Not just knew — felt called by God.
"Gay is what's known as an altruistic donor, a healthy person who donated a kidney without a specific person in mind as the recipient. To start the donation process, Gay went to the Alliance for Paired Donation and signed up to donate.

"Once she passed through the screening and testing process, a recipient was selected, a man living across the Atlantic Ocean.

"Michalis Helmis, a resident of Greece, had been on dialysis for six years. Initially, his wife, Theodora Papaioannou-Helmis, signed up to be his donor. But when doctors ran the tests, they determined she wasn't a match.

"Theodora Papaioannou-Helmis spent the next two years lobbying Greek politicians to change the country's law restricting organ donation.

“The only reason I did that is I believed he could not be on dialysis for his whole life,” she said through a translator. “I just couldn't accept that, and I had to do it to get him well.”

"Under Greek law, only spouses and first-degree relatives could donate kidneys to other family members. Once the law was modified, the couple flew to Ohio.

"The agreement was that Gay's kidney would go to Michalis Helmis, and a few months later, Theodora Papaioannou-Helmis would come back to the states and donate her kidney to a man in Pennsylvania.

"Everything worked out as planned, and a few months later, Michalis Helmis feels healthier than he has in years. He still can't believe Gay's generosity."

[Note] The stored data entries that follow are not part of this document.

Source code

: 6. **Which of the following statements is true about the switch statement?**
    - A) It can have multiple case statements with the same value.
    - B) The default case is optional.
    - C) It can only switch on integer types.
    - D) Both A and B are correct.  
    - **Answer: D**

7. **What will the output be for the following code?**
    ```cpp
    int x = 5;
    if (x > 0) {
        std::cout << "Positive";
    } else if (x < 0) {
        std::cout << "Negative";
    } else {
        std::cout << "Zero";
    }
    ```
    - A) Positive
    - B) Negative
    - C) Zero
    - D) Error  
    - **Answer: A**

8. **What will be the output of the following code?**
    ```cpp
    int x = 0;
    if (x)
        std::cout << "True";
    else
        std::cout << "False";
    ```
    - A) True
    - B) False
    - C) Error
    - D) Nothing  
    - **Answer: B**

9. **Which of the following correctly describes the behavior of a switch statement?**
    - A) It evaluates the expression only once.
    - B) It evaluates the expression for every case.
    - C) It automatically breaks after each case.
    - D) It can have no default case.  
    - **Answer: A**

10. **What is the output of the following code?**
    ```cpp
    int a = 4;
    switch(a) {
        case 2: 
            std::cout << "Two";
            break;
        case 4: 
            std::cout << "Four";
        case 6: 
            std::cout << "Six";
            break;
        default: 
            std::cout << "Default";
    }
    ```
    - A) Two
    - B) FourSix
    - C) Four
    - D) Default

That was, I think, the very first intercontinental exchange. I blogged earlier about it here:
Mike Rees and Greece: an intercontinental kidney exchange

The story about the Oklahoma donor includes a great line about Mike Rees:
"Dr. Michael Rees, the Alliance for Paired Donation chief executive officer, describes himself as “probably the biggest advocate of paired kidney donation.” 

1 comment:

Laurie said...

Thanks for the post, Al. As a follow up - Liz's chain is now up to 10 recipients, and includes another international pair. A brother/sister pair from Trinidad & Tobago was transplanted (the recipient lives in the US now, but his sister came from Trinidad to donate to a highly sensitized recipient in Colorado) and we hope the chain will continue soon.